Stage 5: new perception reached
I can’t stand these attributes of his > I don’t like him and don’t want to be with him

In breaking down these stages, we can see that Sophie’s processing and subsequent vilifying of Jamie is all based around a fear of loss. The mind constructs a new version of reality to replace the old view (I love Jamie and want to be with him) in order to protect her from feelings of pain and vulnerability. For many borderline sufferers, there is often a sixth stage which involves acting out on feelings (causing a row, getting into a fight, turning to self-harm/ drugs/ alcohol).

She explains:

“When I try to re-balance the thoughts and feelings, it’s just so hard to get back. To put it into perspective, imagine if I asked you to hate the person you loved the most. You’d find it impossible. That’s why you can’t just ‘think’ your way back.
The feelings seem to just generate negative thoughts and convinces me they are the truth. If I’m feeling depressed or numb, my mind can trick me into believing he is the source of my bad feelings.”
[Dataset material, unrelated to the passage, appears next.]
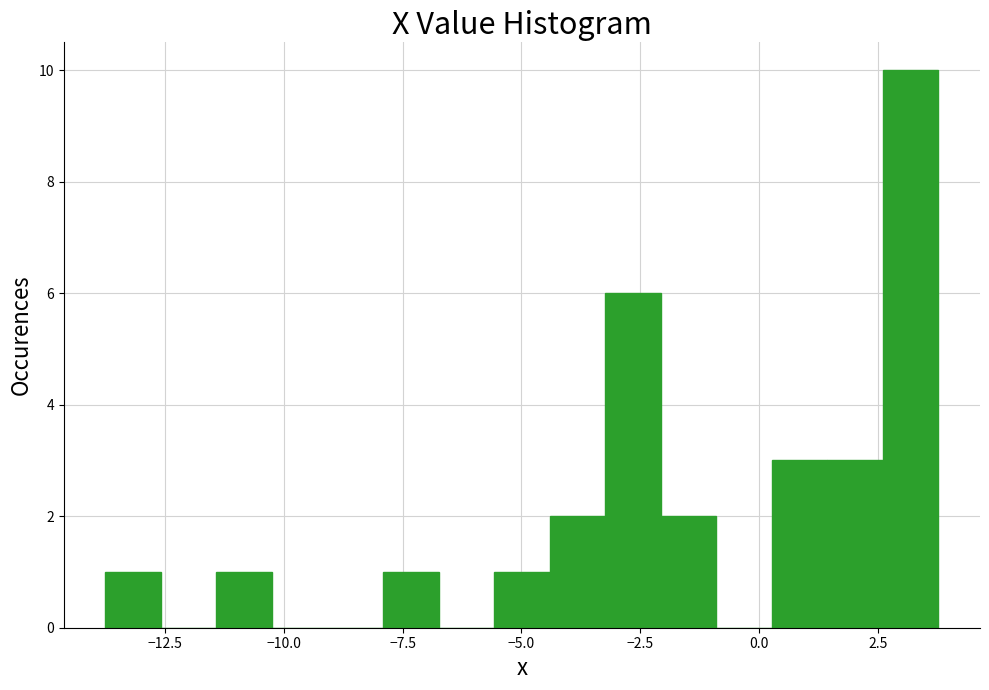

Read against the x-axis, roughly where is the centre of the tallest bar?

3.0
People with BPD can learn to catch these triggers and neutralise them before they snowball out of control but it’s a challenging process and takes hard work and dedication. One of the things I recommend is that people learn to communicate openly with their partners, in real time if they can. And whilst it might feel tough to start a type of conversation such as: Jamie, when you didn’t kiss me then, it made me feel that you don’t love me – the results can be profound in terms of deepening the connection and reaching a higher level of understanding.

The other key area for overcoming BPD is to learn to sit with the negative feelings without acting out. For someone with BPD, stage 6 can feel almost compulsive – to get relief from the bad feeling – but in reality this doesn’t actually help. Sitting with the emotional pain and distress can feel overwhelming but paradoxically this is where emotional growth and resilience comes from.

So for the ill-informed out there who view people with BPD as stroppy, irrational and ‘crazy’ perhaps try to exercise a little compassion and understanding as to what drives people’s behaviour. Behind every angry outburst lies a deeper pain or a need for protection.